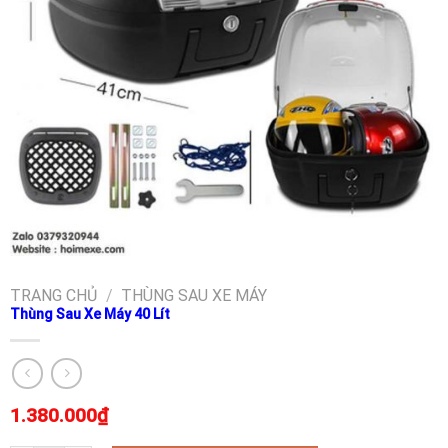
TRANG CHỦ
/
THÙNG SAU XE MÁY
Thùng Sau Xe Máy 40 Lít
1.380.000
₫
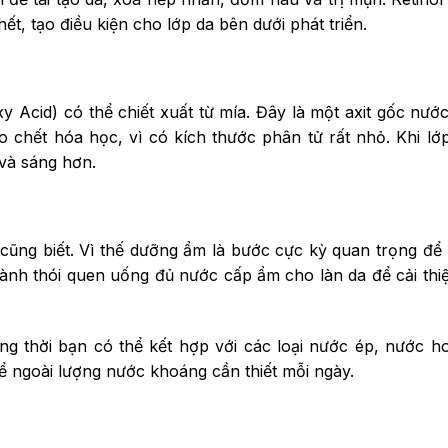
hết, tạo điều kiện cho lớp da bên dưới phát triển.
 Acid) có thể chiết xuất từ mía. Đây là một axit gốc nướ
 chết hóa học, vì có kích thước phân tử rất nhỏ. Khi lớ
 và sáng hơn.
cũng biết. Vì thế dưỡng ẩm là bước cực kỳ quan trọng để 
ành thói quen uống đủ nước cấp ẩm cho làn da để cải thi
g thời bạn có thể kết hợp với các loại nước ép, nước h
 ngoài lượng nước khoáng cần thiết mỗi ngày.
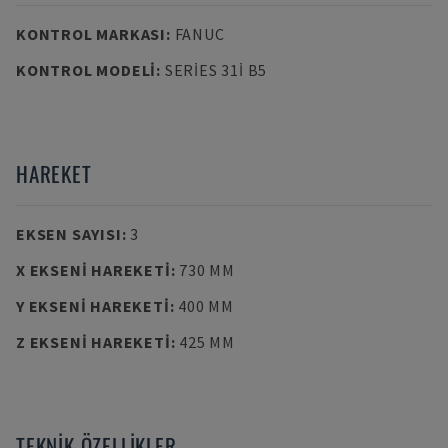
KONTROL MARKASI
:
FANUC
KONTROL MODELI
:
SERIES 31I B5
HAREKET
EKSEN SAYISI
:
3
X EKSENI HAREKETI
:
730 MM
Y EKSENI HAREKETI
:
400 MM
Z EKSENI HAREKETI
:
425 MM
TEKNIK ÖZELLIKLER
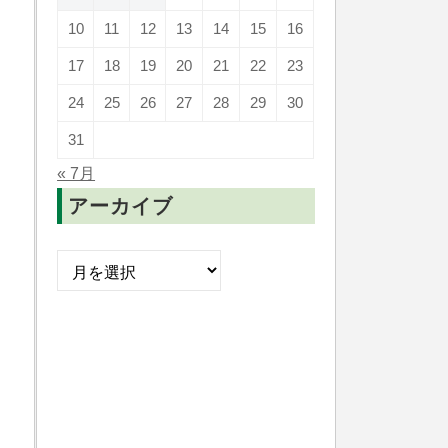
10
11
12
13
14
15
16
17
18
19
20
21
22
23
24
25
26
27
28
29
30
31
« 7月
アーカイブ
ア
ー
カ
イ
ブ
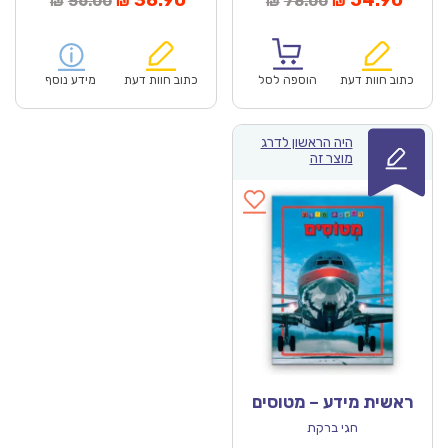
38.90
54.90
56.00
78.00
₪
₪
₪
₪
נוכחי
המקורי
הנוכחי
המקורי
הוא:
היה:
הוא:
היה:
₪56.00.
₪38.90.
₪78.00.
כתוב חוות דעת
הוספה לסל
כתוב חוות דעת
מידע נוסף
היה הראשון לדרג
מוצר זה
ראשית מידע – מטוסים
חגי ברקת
-.-.-
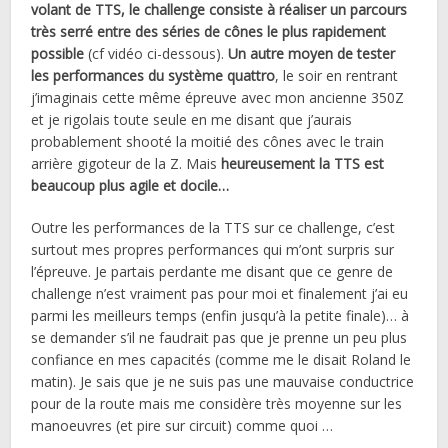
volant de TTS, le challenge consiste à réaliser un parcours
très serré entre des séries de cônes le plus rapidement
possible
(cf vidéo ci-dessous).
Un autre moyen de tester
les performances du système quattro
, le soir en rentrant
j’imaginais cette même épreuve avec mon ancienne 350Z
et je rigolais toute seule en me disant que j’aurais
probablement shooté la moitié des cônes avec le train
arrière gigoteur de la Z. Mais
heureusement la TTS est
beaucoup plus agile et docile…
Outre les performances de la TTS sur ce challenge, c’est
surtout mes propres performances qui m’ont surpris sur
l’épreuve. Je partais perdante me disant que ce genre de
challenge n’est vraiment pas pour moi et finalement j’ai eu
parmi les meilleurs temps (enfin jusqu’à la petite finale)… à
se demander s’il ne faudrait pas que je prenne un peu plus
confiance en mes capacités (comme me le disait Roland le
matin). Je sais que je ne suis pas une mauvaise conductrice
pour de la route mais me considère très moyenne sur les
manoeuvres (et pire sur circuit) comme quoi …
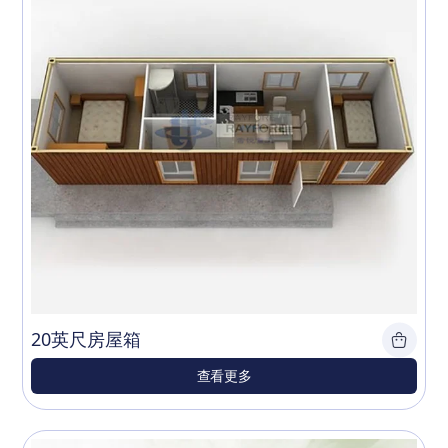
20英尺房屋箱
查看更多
-.-.-
--- What you have to do ---
Please pick out every line in the records that contains the word "challenge" with the same capitalization, and copy each of those lines.

--- Written solution ---
volant de TTS, le challenge consiste à réaliser un parcours
Outre les performances de la TTS sur ce challenge, c’est
challenge n’est vraiment pas pour moi et finalement j’ai eu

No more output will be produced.